WORK TO COMPLETE
State how many lines of the listing below include the word "accessoires". Give only the number.

* * * * *

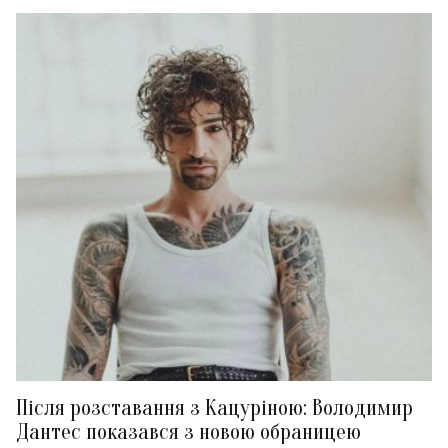
Після розставання з Кацуріною: Володимир
Дантес показався з новою обраницею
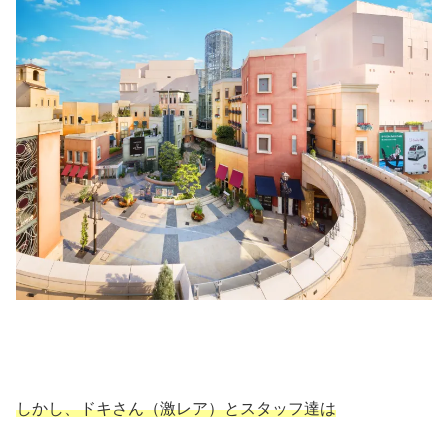
しかし、ドキさん（激レア）とスタッフ達は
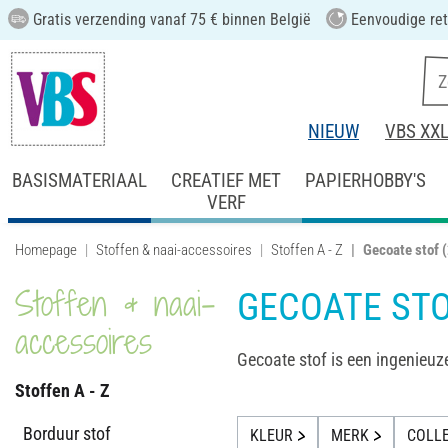
Gratis verzending vanaf 75 € binnen België
Eenvoudige ret
NIEUW
VBS XX
BASISMATERIAAL
CREATIEF MET
PAPIERHOBBY'S
VERF
Homepage
Stoffen & naai-accessoires
Stoffen A - Z
Gecoate stof
Stoffen & naai-
GECOATE ST
accessoires
Gecoate stof is een ingenieuze
Stoffen A - Z
Borduur stof
KLEUR
MERK
COLLE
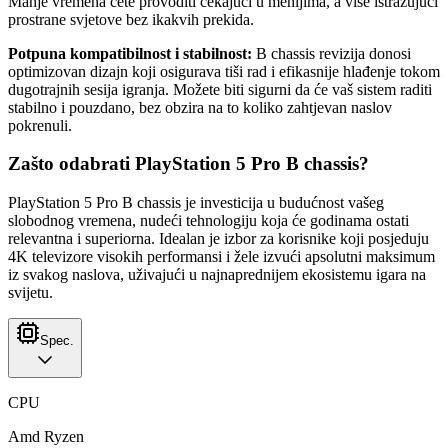
Manje vremena ćete provoditi čekajući u menijima, a više istražujući
prostrane svjetove bez ikakvih prekida.
Potpuna kompatibilnost i stabilnost:
B chassis revizija donosi
optimizovan dizajn koji osigurava tiši rad i efikasnije hlađenje tokom
dugotrajnih sesija igranja. Možete biti sigurni da će vaš sistem raditi
stabilno i pouzdano, bez obzira na to koliko zahtjevan naslov
pokrenuli.
Zašto odabrati PlayStation 5 Pro B chassis?
PlayStation 5 Pro B chassis je investicija u budućnost vašeg
slobodnog vremena, nudeći tehnologiju koja će godinama ostati
relevantna i superiorna. Idealan je izbor za korisnike koji posjeduju
4K televizore visokih performansi i žele izvući apsolutni maksimum
iz svakog naslova, uživajući u najnaprednijem ekosistemu igara na
svijetu.
Spec.
CPU
Amd Ryzen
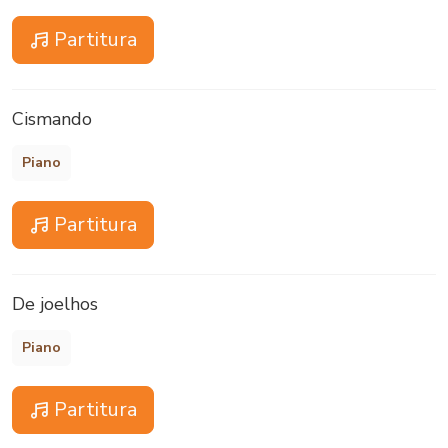
Partitura
Cismando
Piano
Partitura
De joelhos
Piano
Partitura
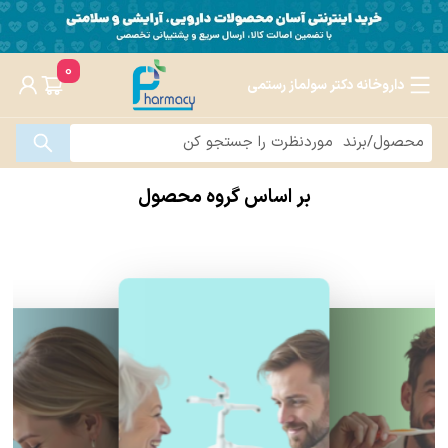
0
داروخانه دکتر سولماز رستمی
بر اساس گروه محصول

* * * * *

RESPONSE
2